Striking a balance won’t be a walk in the park but the guidelines which are likely to be turned into regulation are surely there to protect European citizens from any unethical implications that may come about as a result of AI, amid concerns that regulation could damage competitiveness of companies developing AI in Europe. Some experts are almost sure the latter would happen.

The idea behind updating the existing legal framework, which already exists in terms of other legal requirements tied to new technologies is to address concerns by Europeans about AI’s societal impact, like for instance, a revolutionised facial recognition system.

‘EU needs rules that ethically support human decision-making’
Margrethe Vestager, European Commission executive vice president for ‘A Europe Fit for a Digital Age’ had said that the EU needs rules that ensure AI is used ethically to support human decision-making, rather than undermining it. She echoed von der Leyen’s pledge, where she vowed to put forward proposals outlining a European approach to AI in the first 100 days of the new Commission.

Worthy of note, in April 2019, the Commission published a report that could offer a preview of the forthcoming proposals.
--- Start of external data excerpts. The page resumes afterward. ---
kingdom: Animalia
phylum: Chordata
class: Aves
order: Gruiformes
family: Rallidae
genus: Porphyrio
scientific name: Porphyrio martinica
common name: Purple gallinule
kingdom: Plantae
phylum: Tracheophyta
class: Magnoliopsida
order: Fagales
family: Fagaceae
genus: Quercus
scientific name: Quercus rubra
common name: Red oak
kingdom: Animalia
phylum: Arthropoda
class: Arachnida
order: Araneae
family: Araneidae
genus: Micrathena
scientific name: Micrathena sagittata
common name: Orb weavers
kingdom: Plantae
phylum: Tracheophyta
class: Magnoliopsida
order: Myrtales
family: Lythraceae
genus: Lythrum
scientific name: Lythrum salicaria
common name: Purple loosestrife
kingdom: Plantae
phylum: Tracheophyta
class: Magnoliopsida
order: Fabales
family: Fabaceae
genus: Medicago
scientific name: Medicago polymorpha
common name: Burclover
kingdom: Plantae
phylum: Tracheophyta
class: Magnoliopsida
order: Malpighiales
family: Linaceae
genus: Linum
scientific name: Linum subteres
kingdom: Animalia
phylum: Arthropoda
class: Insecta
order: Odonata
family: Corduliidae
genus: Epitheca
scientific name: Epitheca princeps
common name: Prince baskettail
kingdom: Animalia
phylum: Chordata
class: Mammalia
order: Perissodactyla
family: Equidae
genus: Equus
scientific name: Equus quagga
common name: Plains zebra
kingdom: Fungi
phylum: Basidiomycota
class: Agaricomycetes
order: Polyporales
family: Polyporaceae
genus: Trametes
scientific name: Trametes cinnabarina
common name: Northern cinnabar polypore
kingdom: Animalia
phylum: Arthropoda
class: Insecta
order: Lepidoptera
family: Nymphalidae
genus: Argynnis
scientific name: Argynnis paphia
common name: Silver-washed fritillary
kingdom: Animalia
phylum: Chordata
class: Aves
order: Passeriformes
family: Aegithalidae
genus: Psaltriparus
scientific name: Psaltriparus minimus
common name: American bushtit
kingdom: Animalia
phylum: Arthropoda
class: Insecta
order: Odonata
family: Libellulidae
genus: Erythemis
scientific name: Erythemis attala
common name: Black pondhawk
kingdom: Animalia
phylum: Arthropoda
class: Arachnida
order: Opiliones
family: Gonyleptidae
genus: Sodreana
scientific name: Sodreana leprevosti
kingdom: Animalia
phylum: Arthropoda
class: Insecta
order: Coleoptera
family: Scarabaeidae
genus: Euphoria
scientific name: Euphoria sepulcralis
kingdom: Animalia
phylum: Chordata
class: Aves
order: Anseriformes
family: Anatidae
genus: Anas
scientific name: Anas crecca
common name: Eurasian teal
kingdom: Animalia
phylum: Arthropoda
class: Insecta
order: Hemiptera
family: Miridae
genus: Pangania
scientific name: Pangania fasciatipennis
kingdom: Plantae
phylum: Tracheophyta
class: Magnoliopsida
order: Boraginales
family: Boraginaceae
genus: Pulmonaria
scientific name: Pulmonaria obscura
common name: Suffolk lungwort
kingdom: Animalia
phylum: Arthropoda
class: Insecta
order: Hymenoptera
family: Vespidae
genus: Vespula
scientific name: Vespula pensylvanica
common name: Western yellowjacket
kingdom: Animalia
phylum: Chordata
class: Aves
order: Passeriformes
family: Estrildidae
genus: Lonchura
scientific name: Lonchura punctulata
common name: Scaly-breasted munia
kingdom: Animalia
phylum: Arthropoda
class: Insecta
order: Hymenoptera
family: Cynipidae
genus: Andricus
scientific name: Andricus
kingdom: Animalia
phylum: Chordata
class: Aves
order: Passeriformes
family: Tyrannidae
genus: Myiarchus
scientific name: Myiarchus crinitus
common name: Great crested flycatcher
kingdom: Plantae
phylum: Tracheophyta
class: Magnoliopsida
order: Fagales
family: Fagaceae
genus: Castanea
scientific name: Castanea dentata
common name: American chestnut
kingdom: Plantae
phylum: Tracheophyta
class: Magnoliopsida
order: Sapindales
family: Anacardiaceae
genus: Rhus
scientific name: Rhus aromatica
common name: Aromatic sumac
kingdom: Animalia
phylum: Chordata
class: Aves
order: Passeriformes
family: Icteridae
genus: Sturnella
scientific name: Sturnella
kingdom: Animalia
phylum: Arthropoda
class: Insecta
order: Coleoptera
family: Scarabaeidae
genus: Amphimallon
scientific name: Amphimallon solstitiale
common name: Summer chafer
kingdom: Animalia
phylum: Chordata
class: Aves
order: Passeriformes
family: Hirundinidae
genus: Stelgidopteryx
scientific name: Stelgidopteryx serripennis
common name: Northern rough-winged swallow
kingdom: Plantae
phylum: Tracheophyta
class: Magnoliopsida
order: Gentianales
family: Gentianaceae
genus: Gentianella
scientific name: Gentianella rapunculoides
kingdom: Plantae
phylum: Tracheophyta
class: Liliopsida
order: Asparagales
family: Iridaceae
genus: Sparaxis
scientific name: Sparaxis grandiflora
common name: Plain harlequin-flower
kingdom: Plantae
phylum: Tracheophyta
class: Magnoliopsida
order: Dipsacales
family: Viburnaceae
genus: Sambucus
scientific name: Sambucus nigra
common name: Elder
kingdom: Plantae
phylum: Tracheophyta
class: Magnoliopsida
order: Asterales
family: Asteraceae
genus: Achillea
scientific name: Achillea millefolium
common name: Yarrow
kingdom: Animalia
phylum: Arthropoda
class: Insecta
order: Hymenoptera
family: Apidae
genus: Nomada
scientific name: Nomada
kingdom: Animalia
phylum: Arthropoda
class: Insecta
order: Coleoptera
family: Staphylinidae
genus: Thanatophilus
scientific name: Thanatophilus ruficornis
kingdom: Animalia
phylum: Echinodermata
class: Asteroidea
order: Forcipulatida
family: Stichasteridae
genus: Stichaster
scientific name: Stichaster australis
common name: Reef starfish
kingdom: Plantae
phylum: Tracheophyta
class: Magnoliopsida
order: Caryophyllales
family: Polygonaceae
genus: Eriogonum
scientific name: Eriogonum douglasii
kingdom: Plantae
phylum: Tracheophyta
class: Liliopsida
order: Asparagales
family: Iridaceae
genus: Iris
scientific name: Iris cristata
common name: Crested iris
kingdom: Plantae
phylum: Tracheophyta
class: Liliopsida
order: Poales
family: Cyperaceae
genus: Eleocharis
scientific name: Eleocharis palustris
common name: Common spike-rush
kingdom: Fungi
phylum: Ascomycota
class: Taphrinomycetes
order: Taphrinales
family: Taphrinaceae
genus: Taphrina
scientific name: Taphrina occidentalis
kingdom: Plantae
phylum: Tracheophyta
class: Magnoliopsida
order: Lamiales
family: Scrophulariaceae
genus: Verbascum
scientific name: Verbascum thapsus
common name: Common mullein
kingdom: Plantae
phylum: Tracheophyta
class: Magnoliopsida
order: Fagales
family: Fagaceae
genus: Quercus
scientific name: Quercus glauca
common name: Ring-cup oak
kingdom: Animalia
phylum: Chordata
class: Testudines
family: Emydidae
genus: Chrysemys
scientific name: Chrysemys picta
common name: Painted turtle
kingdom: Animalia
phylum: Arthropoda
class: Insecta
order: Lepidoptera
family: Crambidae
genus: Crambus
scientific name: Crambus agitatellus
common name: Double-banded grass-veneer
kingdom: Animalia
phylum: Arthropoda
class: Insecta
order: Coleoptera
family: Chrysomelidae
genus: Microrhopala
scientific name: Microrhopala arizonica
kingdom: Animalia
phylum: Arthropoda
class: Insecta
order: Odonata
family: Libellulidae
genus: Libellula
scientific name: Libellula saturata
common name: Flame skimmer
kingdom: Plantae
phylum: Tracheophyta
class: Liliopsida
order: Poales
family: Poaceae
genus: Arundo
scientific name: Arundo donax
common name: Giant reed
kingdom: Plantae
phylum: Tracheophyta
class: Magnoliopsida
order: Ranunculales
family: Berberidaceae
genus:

Written by a high-level expert group, Ethics Guidelines for a Trustworthy Artificial Intelligence outlined a framework in which “trustworthy AI” has three components. It should be:

·  Lawful – complying with all applicable laws and regulations;
·  Ethical – ensuring adherence to ethical principles and values; and
·  Robust – both from a technical and social perspective since, even with good intentions, AI systems can cause unintentional harm.

Whatever the case, the EU’s primary interest is to ensure that European values are protected.